**WORK INSTRUCTION 1**.
Repeat the rows word for word, starting at the first line and ending at the line that contains "Strong Answer".

**PASSAGE PROVIDED**.
Read Mastering the Art of Soviet Cooking Online
Authors: Anya Von Bremzen
“Armenian-Azeri fighting escalating in Nagorno-Karabakh; Southern Ossetians clashing
again
with Georgians—twenty dead!” Our friend Sasha Meneev, head of the newly created “nationalities” desk at the liberal
Moscow News
daily, would update us breathlessly during our times in the capital. “The Gagauz—Christian Turkish minority in Moldavia, right?—seeking full republic status. Ditto Moldavia’s
Slavic
minority. Crimean Tatars demanding repatriation; Volga Tatars threatening sovereignty over oil reserves …”
“Sooner or later,” one of Gorbachev’s advisers bitterly quipped, “someone is going to declare his apartment an independent state.”
True to form, the mineral secretary, caught between reformers and hard-liners, vacillated, flipped and flopped. Tanks or talks? Repressions or referendums? Desperate to preserve the Union—at least as some species of reformed federation—Gorbachev would try them all. Without success. The biggest blow would come from his largest republic,
specifically from his arch-nemesis, Boris Yeltsin, the Russian republic’s populist renegade head. In summer 1990 Yeltsin announced Russia’s sovereignty (not full independence, but close). Resigning from the Communist Party, he roused fellow republic leaders to “take as much sovereignty as they could swallow.”
Now, in the wake of the bloodshed in Vilnius, Yeltsin—true to
his
form—rushed to Estonia’s Tallinn to loudly support the breakaway Balts. In February 1991, another uproar. On live TV he called on the embattled Gorbachev to resign and transfer control to the collective leadership of the republics. So began Gorbachev’s annus horribilis. And the political war between USSR and Russia. Moscow vs. Moscow.
Could politics get any more surreal?
Nevozmozhno/ neizbezhno
. Inevitable/ impossible.
Nevozmozhno/ neizbezhno …
This schizophrenic refrain about the prospects of the Union’s explosion ticked through my tired brain as John and I traversed the empire in its last months—days? hours? years?—in 1990 and 1991.
What would happen? Ethnicities commandeered into Soviet kinship by Bolshevik whims—would they go on slaughtering each other inside convoluted borders drawn up by early Soviet cartographers? Or would a tidal wave of Moscow tanks enforce happiness in the big Soviet family?
From one day to the next we couldn’t imagine—any more than we knew whether at any particular nightfall we’d face rancid sauerkraut or be treated to a pathos-drenched feast by a clan of blood-baying nationalists. A world was coming unstitched. We felt helpless, bewildered, our sardine can on wheels caught up in history’s centrifuge. And how different the foods of our fraternal republics tasted to me. The dishes I revered from my childhood’s garish seventies recipe postcard collections on “cuisines of our nations” now conjured not a friendship buffet but a witches’ brew of resentments freshly stirred up by glasnost. Each family of the Soviet fraternity was unhappy after its own fashion. Each stop we made revealed the particular flavor of some tiny nation’s
past tragedy, the historical roots of the conflicts engulfing the empire. How little I, the award-winning cookbook author,
really
knew about our Union of cuisines.

**WORK INSTRUCTION 2**.
Write out the passage on the Soviet Union's final years again, starting at "Could politics get" and ending at "1990 and 1991.", substituting "chant" for "refrain".

Stored items from a collection:
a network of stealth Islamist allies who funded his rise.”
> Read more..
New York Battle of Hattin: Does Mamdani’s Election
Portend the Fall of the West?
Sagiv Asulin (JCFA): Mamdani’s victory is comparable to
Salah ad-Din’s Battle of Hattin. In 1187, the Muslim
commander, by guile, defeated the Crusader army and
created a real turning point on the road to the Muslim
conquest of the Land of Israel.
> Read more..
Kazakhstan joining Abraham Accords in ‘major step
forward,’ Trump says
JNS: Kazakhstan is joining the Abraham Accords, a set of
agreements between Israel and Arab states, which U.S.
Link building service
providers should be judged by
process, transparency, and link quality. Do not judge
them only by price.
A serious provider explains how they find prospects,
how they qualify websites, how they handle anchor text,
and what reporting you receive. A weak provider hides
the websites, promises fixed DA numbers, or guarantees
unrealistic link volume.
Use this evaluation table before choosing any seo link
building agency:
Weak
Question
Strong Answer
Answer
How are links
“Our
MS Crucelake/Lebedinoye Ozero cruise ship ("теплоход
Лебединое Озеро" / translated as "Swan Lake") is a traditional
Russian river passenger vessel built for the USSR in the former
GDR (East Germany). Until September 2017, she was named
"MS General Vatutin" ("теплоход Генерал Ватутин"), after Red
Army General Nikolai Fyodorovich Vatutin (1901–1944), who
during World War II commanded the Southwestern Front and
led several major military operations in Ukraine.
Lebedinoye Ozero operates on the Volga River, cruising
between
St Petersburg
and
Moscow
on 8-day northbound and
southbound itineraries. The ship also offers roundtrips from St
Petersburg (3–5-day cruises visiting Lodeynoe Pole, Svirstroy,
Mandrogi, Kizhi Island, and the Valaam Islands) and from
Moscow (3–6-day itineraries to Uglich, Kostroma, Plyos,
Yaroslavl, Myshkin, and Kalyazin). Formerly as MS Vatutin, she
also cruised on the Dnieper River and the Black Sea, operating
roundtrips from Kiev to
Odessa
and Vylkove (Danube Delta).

**TASK OUTPUT 1**.
a network of stealth Islamist allies who funded his rise.”
> Read more..
New York Battle of Hattin: Does Mamdani’s Election
Portend the Fall of the West?
Sagiv Asulin (JCFA): Mamdani’s victory is comparable to
Salah ad-Din’s Battle of Hattin. In 1187, the Muslim
commander, by guile, defeated the Crusader army and
created a real turning point on the road to the Muslim
conquest of the Land of Israel.
> Read more..
Kazakhstan joining Abraham Accords in ‘major step
forward,’ Trump says
JNS: Kazakhstan is joining the Abraham Accords, a set of
agreements between Israel and Arab states, which U.S.
Link building service
providers should be judged by
process, transparency, and link quality. Do not judge
them only by price.
A serious provider explains how they find prospects,
how they qualify websites, how they handle anchor text,
and what reporting you receive. A weak provider hides
the websites, promises fixed DA numbers, or guarantees
unrealistic link volume.
Use this evaluation table before choosing any seo link
building agency:
Weak
Question
Strong Answer

**TASK OUTPUT 2**.
Could politics get any more surreal?
Nevozmozhno/ neizbezhno
. Inevitable/ impossible.
Nevozmozhno/ neizbezhno …
This schizophrenic chant about the prospects of the Union’s explosion ticked through my tired brain as John and I traversed the empire in its last months—days? hours? years?—in 1990 and 1991.